Your goal:
In the text below on criminal justice reform, who is the only person who has gone to jail for the death of Eric Garner?

Source extract:
━━━━━━

For example, Sanders supports “sentencing alternatives,” and Warren supports “diversion programs,” but neither appears to have followed how these reforms are often implemented in ways that can expand carceral control while offloading costs onto individuals and their families. Instead of creating endless community-based extensions of incarceration, we need to release or decline to adjudicate many individuals who need not be in the carceral system at all — something Sanders, Warren and other major candidates are not explicitly calling for en masse.
While his “Reform Our Decrepit Prison System” section rightly names prisons as “hotbeds of human rights violations, torture, sexual assault and wrongful imprisonment,” Sanders’ plan repeats standard promises for reforms that have not created more safety for incarcerated people in the past. He opens the door to cosmetic changes and remodeling of facilities, such as making jails and prisons safe and accessible for people with disabilities in prisons and jails, and making sure trans people have access to good health care. Such demands have led some jurisdictions to propose building new prisons or expanding existing ones to accommodate “special populations,” such as transgender people or people with mental illness.
As the opposition to gender-responsive prisons in California has shown, expansion of an already-violent system through newer or more specific kinds of prisons creates more problems than it solves. Misty Rojo, an organizer with Justice Now who mobilized against new prisons and jails in California, argued in 2014 that gender responsive prisons “appropriated feminist discourse by using the language of ‘specific needs for women’ in order to manipulate the public into favoring prison and jail expansion as ‘progressive’ and necessary for the well-being of women prisoners.” As she argues, the real source of their problem is being in prison in the first place — and the most effective way to help them is to let them go. Demands to improve the care for incarcerated people need to be linked to concrete plans to close prisons, jails and detention centers.
Using the language of the bipartisan reform agenda, Warren places faith in “evidence-based programs and interventions,” such as expanded use of body cameras as a means for reducing police abuse and violence. While she promises strict accountability measures for use of new technologies — facial recognition and algorithm-based surveillance — the growing industry of e-carceration shows that technologically driven promises of accountability, however good on paper, typically don’t provide more justice. But they do sometimes provide cover for wider use of repressive practices and technologies. Though supporters hope body cameras increase police accountability, this has rarely proven true. Police departments typically control who has access to the camera footage, and prosecutors have used such footage to successfully prosecute victims of police abuse. Body camera footage did not stop officer Jeronimo Yanez from shooting Philando Castile, nor did it aid in holding him accountable for killing an innocent man. And to this day, the only person who has gone to jail for the death of Eric Garner is Ramsey Orta, the man who filmed officer Pantaleo choking him.

━━━━━━

Dataset extract:

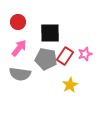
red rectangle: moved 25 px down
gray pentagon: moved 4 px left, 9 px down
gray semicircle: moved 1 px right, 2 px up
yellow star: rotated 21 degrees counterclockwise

━━━━━━

Full response:
Ramsey Orta, the man who filmed officer Pantaleo choking Garner.